EXERCISE REQUIREMENTS
1) List each proper name of a project, database, or device that appears in the text on museum collections and DNA sequencing.
2) Carry on the text on museum collections and DNA sequencing from its last sentence.

SELECTED PASSAGE
- - - -

Reality: Imaging is unlikely to be driven by identification and machine learning, beiggest use is to provide eye-catching images for museum publicity.

Who can help: iNaturalist has experience with machine learning. More and more of research is appearing on image recognition, deep learning, and species identification.

Vision: Anyone with a DNA sequence can get a answer to the question "what is this?"

Task: DNA sequence the collection, focussing first on specimens that (a) have been identified and (b) represent taxonomic groups that are dominated by "dark taxa" in GenBank. Many sequences being added to GenBank are unidentified and hence unnamed. These will only become named (and hence potentially connected to more information) if we have sequences from identified material of those species (or close relatives). Often discussions of sequences focus on doing the type specimens. While this satisfies the desire to pin a name to a sequence in the most rigorous way, it doesn't focus on what users need - an answer to "what is this?" The number of identified specimens will far exceed the number of type specimens, and many types will not be easily sequenced. Sequencing identified specimens puts the greatest amount of museum-based information into sequence space. This will become even more relevant as citizen science starts to expand to include DNA sequences (e.g., using tools like MinION).

Reality: Lack of clarity over what taxa to prioritise, emphasis on type specimens, concerns over whether DNA barcoding is out of date compared to other techniques (ignoring importance of global standardisation as a way to make data maximally useful) will all contribute to a piecemeal approach.

- - - -

DATA
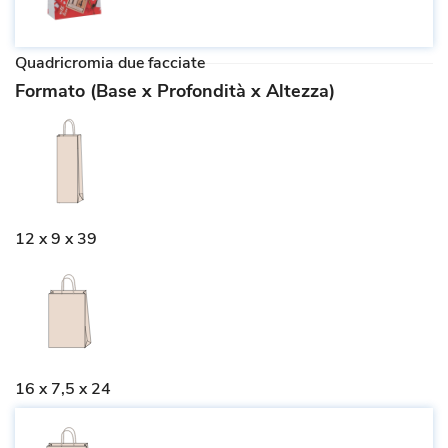
Quadricromia due facciate
Formato (Base x Profondità x Altezza)
12 x 9 x 39
16 x 7,5 x 24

- - - -

EXERCISE RESULTS
1) iNaturalist, GenBank, MinION

2)
Who can help: Explore initiatives such as the Planetary Biodiversity Mission.

Vision: A physical visitor to the museum has a digital experience deeply informed by the museum's knowledge

Task: The physical walls of the museum are not barriers separating displays from science but rather interfaces to that knowledge. Any specimen on display is linked to what we know about it. If there is a fossil on a wall, we can instantly see the drawings made of that specimen in various publications, 3D scans to interact with, information about the species, the people who did the work (whether historical figures or current staff), and external media (e.g., BBC programs).

Reality: Piecemeal, short-lived gimmicky experiments (such as virtual reality), no clear attempt to link to knowledge that visitors can learn from or create themselves. Augmented reality is arguably more interesting, but without connections to knowledge it is a gimmick.

Who could help: Many of the links between specimens, species, and people full into the domain of Wikipedia and Wikidata, hence lots of opportunities for working with GLAM Wiki community.

Vision: A museum researcher can access all published information about a species, specimen, or locality via a single web site.

Task: All books and journals in the museum library that are not available online should be digitised. This should focus on materials post 1923 as pre-1923 is being done by BHL. The initial goal is to provide its researchers with the best possible access to knowledge, the secondary goal is to open that up to the rest of the world. All digitised content should be available to researchers within the museum using a model similar to the Haithi Trust which manages content scanned by Google Books. The museum aggressively pursues permission to open as much of the digitised content up as it can, starting with its own books and journals. But it scans first, sorts out permissions later. For many uses, full access isn't necessarily needed, at least for discovery. For example, by indexing text for scientific names, specimen codes, and localities, researchers could quickly discover if a text is relevant, even if ultimately direct physically access is the only possibility for reading it.

Reality: Piecemeal digitisation hampered by the chilling effects of copyright, combined with limited resources means the bulk of our scientific knowledge is hard to access. A lack of ambition means incremental digitisation, with most taxonomic research remaining inaccessible, and new research constrained by needing access to legacy works in physical form.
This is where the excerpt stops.